• **What is expected**
Write the records out exactly as shown. No pictures.

• **Recorded information**

%%

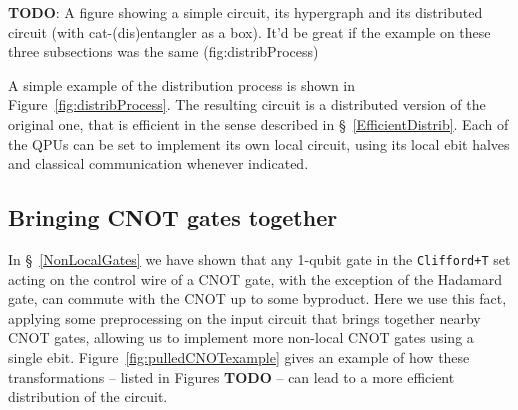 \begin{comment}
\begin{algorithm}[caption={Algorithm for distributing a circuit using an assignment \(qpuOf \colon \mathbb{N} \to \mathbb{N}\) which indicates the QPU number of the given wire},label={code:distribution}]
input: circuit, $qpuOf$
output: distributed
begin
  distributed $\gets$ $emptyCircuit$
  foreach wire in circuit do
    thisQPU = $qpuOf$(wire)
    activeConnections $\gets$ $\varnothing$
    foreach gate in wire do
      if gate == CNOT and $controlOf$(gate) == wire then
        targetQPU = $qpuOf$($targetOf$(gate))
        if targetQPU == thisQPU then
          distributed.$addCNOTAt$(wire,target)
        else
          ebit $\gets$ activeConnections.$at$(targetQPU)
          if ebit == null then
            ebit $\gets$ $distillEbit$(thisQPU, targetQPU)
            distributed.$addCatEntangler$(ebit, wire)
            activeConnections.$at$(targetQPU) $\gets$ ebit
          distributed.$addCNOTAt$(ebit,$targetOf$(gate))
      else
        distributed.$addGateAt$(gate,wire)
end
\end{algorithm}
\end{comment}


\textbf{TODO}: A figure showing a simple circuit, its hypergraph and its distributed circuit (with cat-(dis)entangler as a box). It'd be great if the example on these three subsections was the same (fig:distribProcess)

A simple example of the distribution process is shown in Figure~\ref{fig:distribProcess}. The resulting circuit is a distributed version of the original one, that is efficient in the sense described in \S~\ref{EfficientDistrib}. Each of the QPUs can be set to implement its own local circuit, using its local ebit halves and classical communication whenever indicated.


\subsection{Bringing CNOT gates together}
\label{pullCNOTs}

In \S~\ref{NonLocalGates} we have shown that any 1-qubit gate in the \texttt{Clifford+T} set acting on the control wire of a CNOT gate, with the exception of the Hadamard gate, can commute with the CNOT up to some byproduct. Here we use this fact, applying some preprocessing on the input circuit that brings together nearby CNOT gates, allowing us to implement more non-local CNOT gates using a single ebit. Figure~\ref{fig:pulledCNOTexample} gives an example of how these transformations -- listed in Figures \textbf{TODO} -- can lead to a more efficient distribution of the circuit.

%%

• **Your solution**
 \begin{comment}
\begin{algorithm}[caption={Algorithm for distributing a circuit using an assignment \(qpuOf \colon \mathbb{N} \to \mathbb{N}\) which indicates the QPU number of the given wire},label={code:distribution}]
input: circuit, $qpuOf$
output: distributed
begin
  distributed $\gets$ $emptyCircuit$
  foreach wire in circuit do
    thisQPU = $qpuOf$(wire)
    activeConnections $\gets$ $\varnothing$
    foreach gate in wire do
      if gate == CNOT and $controlOf$(gate) == wire then
        targetQPU = $qpuOf$($targetOf$(gate))
        if targetQPU == thisQPU then
          distributed.$addCNOTAt$(wire,target)
        else
          ebit $\gets$ activeConnections.$at$(targetQPU)
          if ebit == null then
            ebit $\gets$ $distillEbit$(thisQPU, targetQPU)
            distributed.$addCatEntangler$(ebit, wire)
            activeConnections.$at$(targetQPU) $\gets$ ebit
          distributed.$addCNOTAt$(ebit,$targetOf$(gate))
      else
        distributed.$addGateAt$(gate,wire)
end
\end{algorithm}
\end{comment}


\textbf{TODO}: A figure showing a simple circuit, its hypergraph and its distributed circuit (with cat-(dis)entangler as a box). It'd be great if the example on these three subsections was the same (fig:distribProcess)

A simple example of the distribution process is shown in Figure~\ref{fig:distribProcess}. The resulting circuit is a distributed version of the original one, that is efficient in the sense described in \S~\ref{EfficientDistrib}. Each of the QPUs can be set to implement its own local circuit, using its local ebit halves and classical communication whenever indicated.


\subsection{Bringing CNOT gates together}
\label{pullCNOTs}

In \S~\ref{NonLocalGates} we have shown that any 1-qubit gate in the \texttt{Clifford+T} set acting on the control wire of a CNOT gate, with the exception of the Hadamard gate, can commute with the CNOT up to some byproduct. Here we use this fact, applying some preprocessing on the input circuit that brings together nearby CNOT gates, allowing us to implement more non-local CNOT gates using a single ebit. Figure~\ref{fig:pulledCNOTexample} gives an example of how these transformations -- listed in Figures \textbf{TODO} -- can lead to a more efficient distribution of the circuit.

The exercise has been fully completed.